Really? So there were, after all, other ways of confronting Saddam without the investment of, as of the end of last month, a total of 4,379 American lives lost, another 31,693 wounded, to say nothing of the Associated Press estimate of more than 110,000 Iraqis killed.
And the beat goes on now that President Obama has chosen to own the war he inherited, albeit with a plan for limiting the
venue to Afghanistan.
There remain eerie echoes of the words of a young ex-Naval officer named John Kerry testiying in 1971 before the Senate Foreign Relations Committee on behalf of Vietnam Veterans Against War: "How do you ask a man to be the last one to die for a mistake?"
Others may forsake Dubya and just as soon have us forget they had anything to do with his disastrous eight years in the White House, but not "Turd Blossom," as the former president affectionately dubbed Rove. For the man who has also been called "Bush's brain" and, when he pulled off one of his many grand coups -- like wiretapping his candidate's office in Texas and calling in the press to blame opponents -- W. substituted for the aforementioned less delicate down-home nickname, the sobriquet, "Boy Genius."

In the wake of Hurricane Katrina, Rove now acknowledges that the White House response was "too passive for too long," then segues seamlessly into faulting the interminable delay in providing rescue and relief efforts on Democratic leadership in Louisiana and New Orleans squabbling over who should take control and how to cooperate with the federal government.

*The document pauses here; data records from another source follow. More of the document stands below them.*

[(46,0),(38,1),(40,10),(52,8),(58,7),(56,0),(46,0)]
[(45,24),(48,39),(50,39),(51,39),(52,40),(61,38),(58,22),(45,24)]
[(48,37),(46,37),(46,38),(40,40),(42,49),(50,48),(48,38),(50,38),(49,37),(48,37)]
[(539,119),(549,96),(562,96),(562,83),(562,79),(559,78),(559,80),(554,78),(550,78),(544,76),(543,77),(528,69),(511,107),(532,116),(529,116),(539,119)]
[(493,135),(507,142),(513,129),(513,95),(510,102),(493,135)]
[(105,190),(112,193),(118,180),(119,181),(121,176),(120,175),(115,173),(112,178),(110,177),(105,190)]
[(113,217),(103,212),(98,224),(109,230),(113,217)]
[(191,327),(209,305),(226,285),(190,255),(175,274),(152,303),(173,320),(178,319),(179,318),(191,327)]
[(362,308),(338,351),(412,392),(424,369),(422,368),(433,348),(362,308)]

In truth, there was plenty of blame to spread around in the aftermath of Katrina, but that Rove continues to find it necessary five years after the fact to bob, weave and deflect by pointing fingers at others -- a game he has more than mastered -- is indicative of a man who shudders at the daunting thought of being crushed by history's final judgment.

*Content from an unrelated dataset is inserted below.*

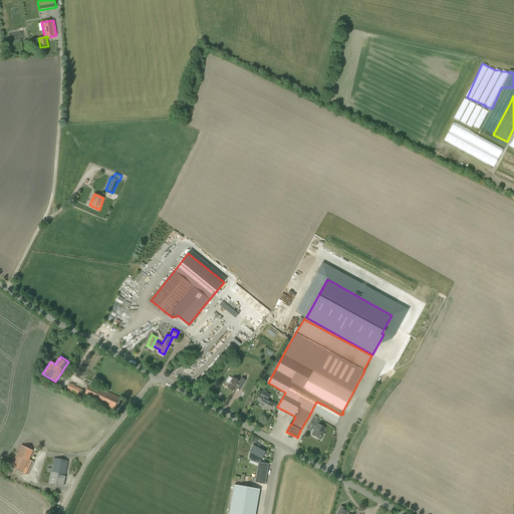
[(246,380),(241,377),(239,381),(233,377),(227,387),(235,391),(236,389),(240,391),(246,380)]
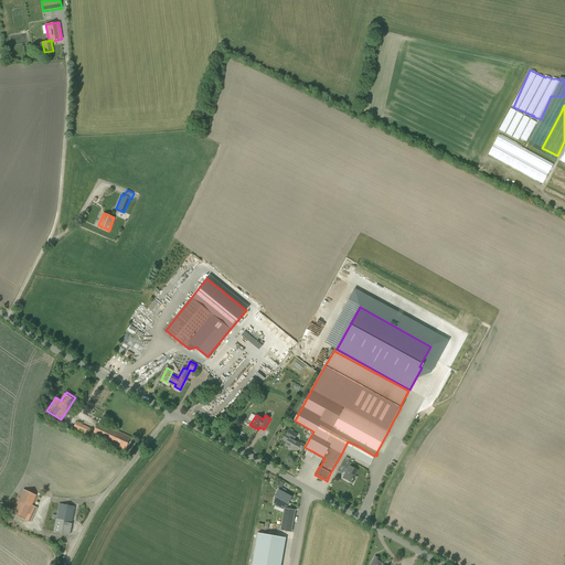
[(108,424),(105,423),(105,420),(100,418),(93,435),(125,450),(131,437),(107,426),(108,424)]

But Karl Rove does not want to leave us with the impression that he is the cold, calculating, bloodless monster portrayed in the liberal press. Such creatures are devoid of tears. Rove, however, confesses that he has cried. After receiving assurances that he would not be indicted in the CIA leak case in which Valerie Plame's identity was compromised, Rove confides that he cradled his telephone and wept. Most touching.